> [PROBLEM STATEMENT] Copy out the material below word for word, omitting the pictures.

> [INFORMATION PROVIDED]

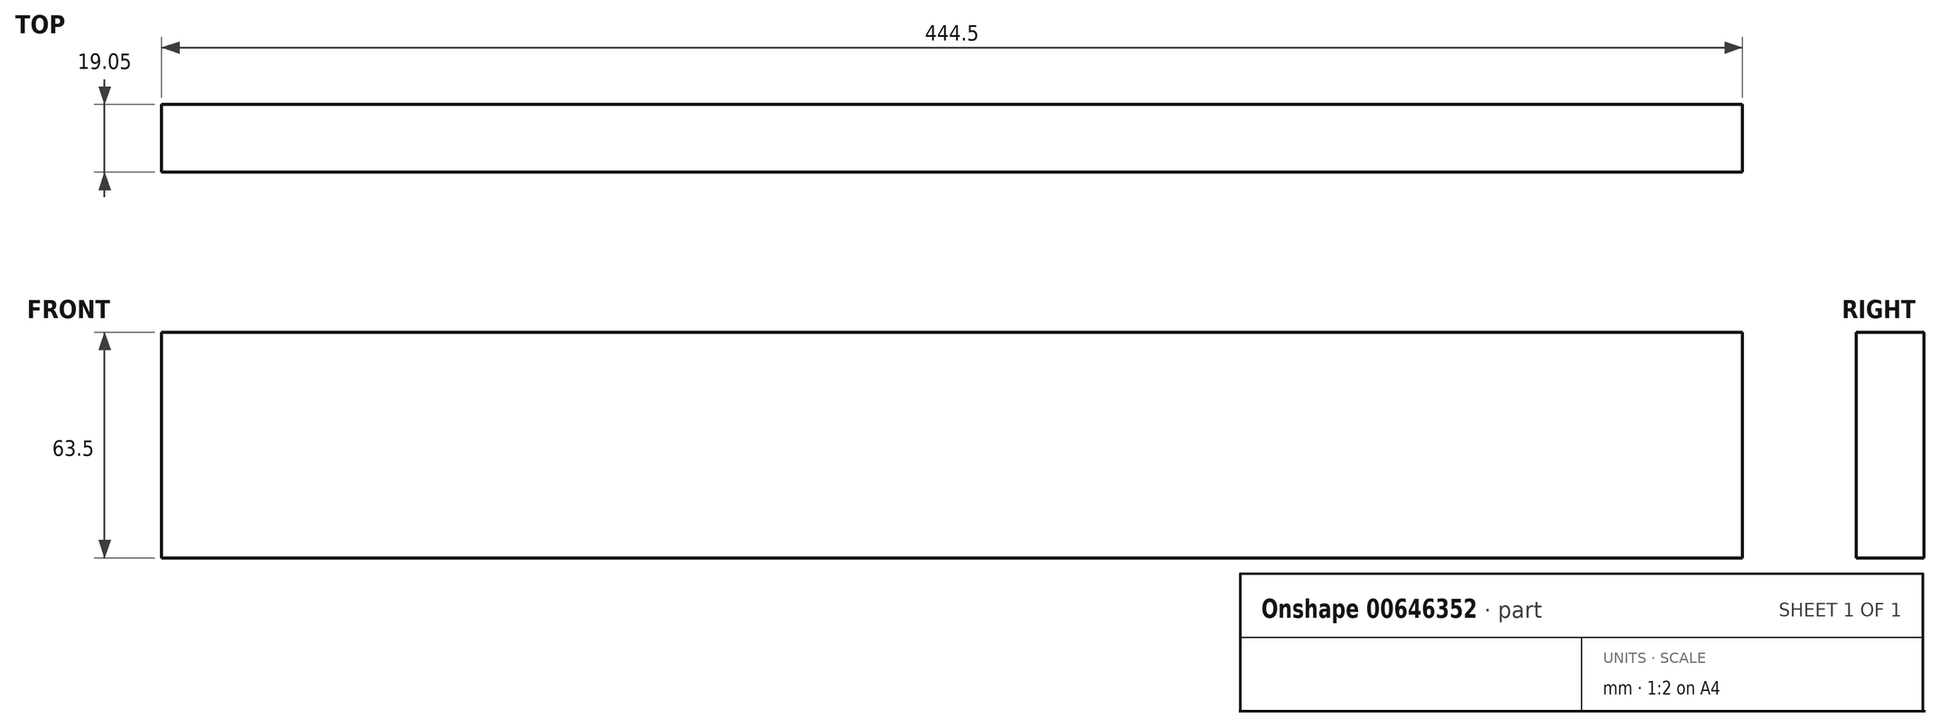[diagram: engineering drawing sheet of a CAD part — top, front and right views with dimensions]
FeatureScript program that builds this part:
annotation { "Feature Type Name" : "Feature", "Feature Type Description" : "" }
export const myFeature = defineFeature(function(context is Context, id is Id, definition is map)
    precondition{}
    {
        {
            var Q0;
            Q0=qCreatedBy(makeId("Front.planeOp"),FACE);
            var sketch = newSketch(context, id + "F0", { "sketchPlane" : qUnion([Q0])});
            skLineSegment(sketch, "E0.bottom", {"start": v(222.25, -31.75) * mm, "end": v(-222.25, -31.75) * mm});
            skLineSegment(sketch, "E0.top", {"start": v(222.25, 31.75) * mm, "end": v(-222.25, 31.75) * mm});
            skLineSegment(sketch, "E0.left", {"start": v(222.25, -31.75) * mm, "end": v(222.25, 31.75) * mm});
            skLineSegment(sketch, "E0.right", {"start": v(-222.25, -31.75) * mm, "end": v(-222.25, 31.75) * mm});
            skPoint(sketch, "E0.middle", {"position": v(0, 0) * mm});
            skSolve(sketch);
        }
        {
            var Q0;
            Q0=makeQuery(id+"F0.imprint","IMPRINT",FACE,{"disambiguationData":[TD([[makeQuery(id+"F0.imprint","IMPRINT",EDGE,{"derivedFrom":sQuery(id+"F0.wireOp",EDGE,"E0.bottom")}),-1.0]])]});
            extrude(context, id + "F1", {"entities" : qUnion([Q0]), "oppositeDirection" : true, "depth" : 19.05 * mm, "offsetDistance" : 25.4 * mm});
        }
    });
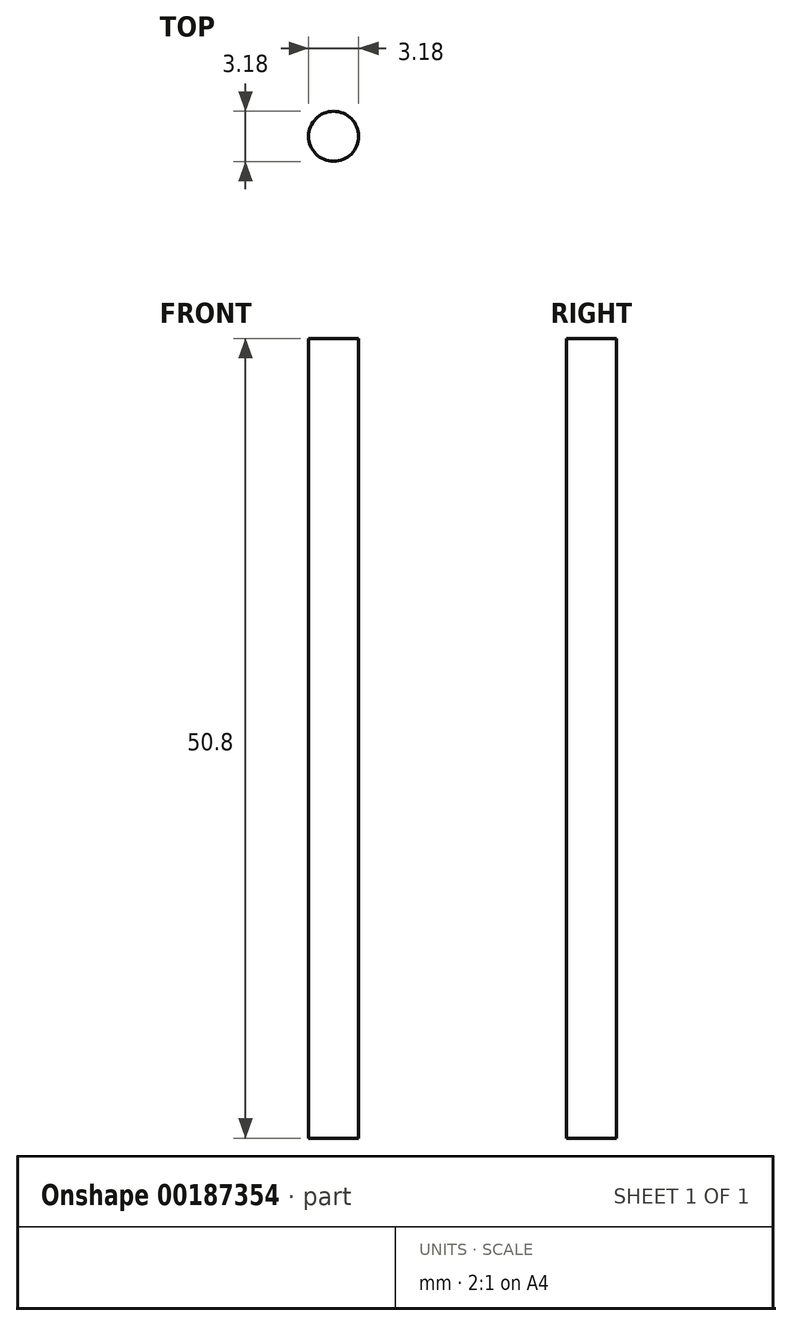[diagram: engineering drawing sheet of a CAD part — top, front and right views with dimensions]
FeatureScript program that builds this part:
annotation { "Feature Type Name" : "Feature", "Feature Type Description" : "" }
export const myFeature = defineFeature(function(context is Context, id is Id, definition is map)
    precondition{}
    {
        {
            var Q0;
            Q0=qCreatedBy(makeId("Top.planeOp"),FACE);
            var sketch = newSketch(context, id + "F0", { "sketchPlane" : qUnion([Q0])});
            skCircle(sketch, "E0", {"center": v(0, 0) * mm, "radius": 1.59 * mm});
            skSolve(sketch);
        }
        {
            var Q0;
            Q0 = qSketchRegion(id + "F0", true);
            extrude(context, id + "F1", {"entities" : qUnion([Q0]), "oppositeDirection" : true, "depth" : 50.8 * mm});
        }
    });
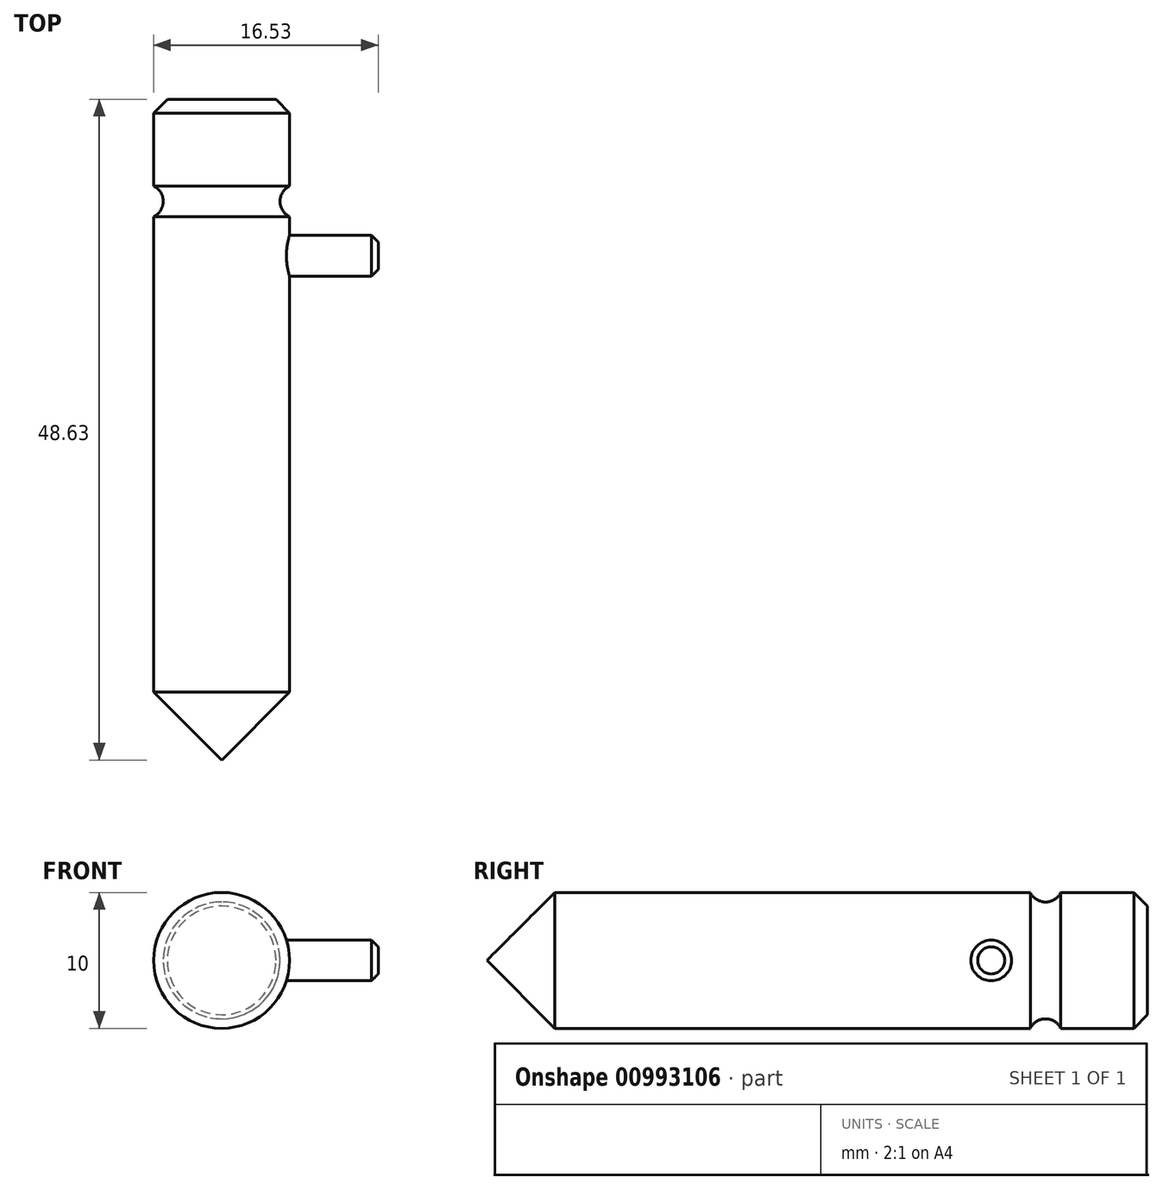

> [TASK OUTPUT]
[diagram: engineering drawing sheet of a CAD part — top, front and right views with dimensions]
FeatureScript program that builds this part:
annotation { "Feature Type Name" : "Feature", "Feature Type Description" : "" }
export const myFeature = defineFeature(function(context is Context, id is Id, definition is map)
    precondition{}
    {
        {
            var Q0;
            Q0=qCreatedBy(makeId("Front.planeOp"),FACE);
            var sketch = newSketch(context, id + "F0", { "sketchPlane" : qUnion([Q0])});
            skLineSegment(sketch, "E0.bottom", {"start": v(222.25, -31.75) * mm, "end": v(-222.25, -31.75) * mm});
            skLineSegment(sketch, "E0.top", {"start": v(222.25, 31.75) * mm, "end": v(-222.25, 31.75) * mm});
            skLineSegment(sketch, "E0.left", {"start": v(222.25, -31.75) * mm, "end": v(222.25, 31.75) * mm});
            skLineSegment(sketch, "E0.right", {"start": v(-222.25, -31.75) * mm, "end": v(-222.25, 31.75) * mm});
            skPoint(sketch, "E0.middle", {"position": v(0, 0) * mm});
            skSolve(sketch);
        }
        {
            var Q0;
            Q0=makeQuery(id+"F0.imprint","IMPRINT",FACE,{"disambiguationData":[TD([[makeQuery(id+"F0.imprint","IMPRINT",EDGE,{"derivedFrom":sQuery(id+"F0.wireOp",EDGE,"E0.bottom")}),-1.0]])]});
            extrude(context, id + "F1", {"entities" : qUnion([Q0]), "oppositeDirection" : true, "depth" : 19.05 * mm, "offsetDistance" : 25.4 * mm});
        }
    });
[diagram: engineering drawing sheet of a CAD part — top, front and right views with dimensions]
FeatureScript program that builds this part:
annotation { "Feature Type Name" : "Feature", "Feature Type Description" : "" }
export const myFeature = defineFeature(function(context is Context, id is Id, definition is map)
    precondition{}
    {
        {
            var Q0;
            Q0=qCreatedBy(makeId("Top.planeOp"),FACE);
            var sketch = newSketch(context, id + "F0", { "sketchPlane" : qUnion([Q0])});
            skCircle(sketch, "E0", {"center": v(0, 0) * mm, "radius": 1.59 * mm});
            skSolve(sketch);
        }
        {
            var Q0;
            Q0 = qSketchRegion(id + "F0", true);
            extrude(context, id + "F1", {"entities" : qUnion([Q0]), "oppositeDirection" : true, "depth" : 50.8 * mm});
        }
    });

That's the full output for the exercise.